■ TASK BRIEF ■
Continue the abstract on relaxation response training and healthcare utilization, starting right after its Background paragraph.

■ GIVEN TEXT ■
Relaxation Response and Resiliency Training

Mar 16, 2018 | Holistic Nursing

And Its Effect on Healthcare Resource Utilization

James E. Stahl1,2,3*, Michelle L. Dossett1,4, A. Scott LaJoie6, John W. Denninger1,5, Darshan H. Mehta1,3, Roberta Goldman1, Gregory L. Fricchione1,5, Herbert Benson1

1 MGH Benson-Henry Institute, Massachusetts General Hospital, Boston, Massachusetts, United States of America, 2 Dartmouth-Hitchcock Medical Center, Section of General Internal Medicine, Lebanon, New Hampshire, United States of America, 3 MGH Institute for Technology Assessment, Massachusetts General Hospital, Boston, Massachusetts, United States of America, 4 MGH Division of General Medicine, Massachusetts General Hospital, Boston, Massachusetts, United States of America, 5 MGH Department of Psychiatry, Massachusetts General Hospital, Boston, Massachusetts, United States of America, 6 MGH Department of Psychiatry, University of Louisville, Health Promotion and Behavioral Sciences, Louisville, Kentucky, United States of America

* james.e.stahl@dartmouth.edu, james@mgh-ita.org

Abstract

Background

Poor psychological and physical resilience in response to stress drives a great deal of health care utilization. Mind-body interventions can reduce stress and build resiliency. The rationale for this study is therefore to estimate the effect of mind-body interventions on healthcare utilization.

■ INFORMATION SHOWN ■

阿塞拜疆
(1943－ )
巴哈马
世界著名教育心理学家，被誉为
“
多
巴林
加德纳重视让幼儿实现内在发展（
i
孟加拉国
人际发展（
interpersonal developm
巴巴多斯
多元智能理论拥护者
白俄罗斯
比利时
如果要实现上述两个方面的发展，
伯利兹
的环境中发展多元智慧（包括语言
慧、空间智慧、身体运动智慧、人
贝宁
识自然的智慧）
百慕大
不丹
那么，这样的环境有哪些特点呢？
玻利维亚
--
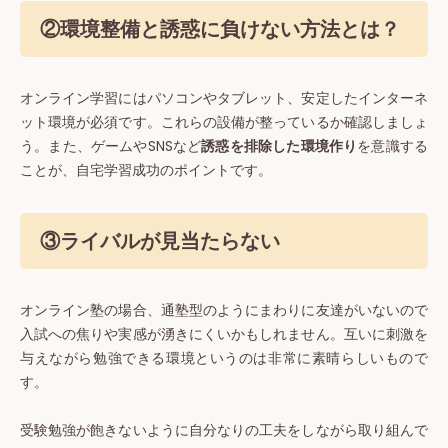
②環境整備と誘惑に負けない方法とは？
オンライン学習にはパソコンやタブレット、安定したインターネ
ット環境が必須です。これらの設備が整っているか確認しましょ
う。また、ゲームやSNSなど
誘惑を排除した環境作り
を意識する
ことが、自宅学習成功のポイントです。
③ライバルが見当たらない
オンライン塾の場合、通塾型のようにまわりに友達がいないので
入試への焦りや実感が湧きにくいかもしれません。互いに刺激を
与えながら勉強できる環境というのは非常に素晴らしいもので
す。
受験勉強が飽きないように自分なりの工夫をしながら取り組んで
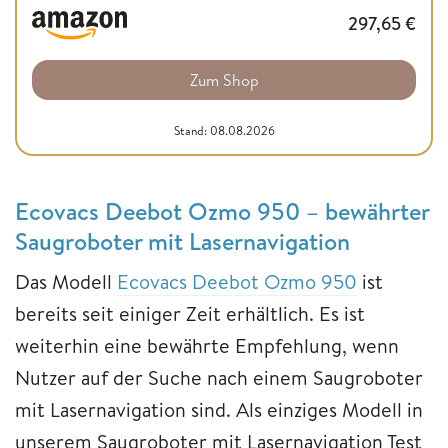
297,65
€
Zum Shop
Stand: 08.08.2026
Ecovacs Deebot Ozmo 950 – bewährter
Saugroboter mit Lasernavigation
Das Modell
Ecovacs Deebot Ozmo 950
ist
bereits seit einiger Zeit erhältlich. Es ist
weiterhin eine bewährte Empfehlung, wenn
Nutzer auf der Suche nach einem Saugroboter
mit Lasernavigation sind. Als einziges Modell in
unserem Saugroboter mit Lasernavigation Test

■ EXERCISE ANSWER ■
Objective

Estimate the effect of mind bodytraining, specifically, the Relaxation Response Resiliency Program (3RP) on healthcare utilization.

Design

Retrospective controlled cohort observational study. Setting: Major US Academic Health Network. Sample: All patients receiving 3RP at the MGH Benson-Henry Institute from 1/12/ 2006 to 7/1/2014 (n = 4452), controls (n = 13149) followed for a median of 4.2 years (.85–8.4 yrs). Measurements: Utilization as measured by billable encounters/year (be/yr) stratified by encounter type: clinical, imaging, laboratory and procedural, by class of chief complaint: e.g., Cardiovascular, and by site of care delivery, e.g., Emergency Department. Subgroup analysis by propensity score matched pre-intervention utilization rate.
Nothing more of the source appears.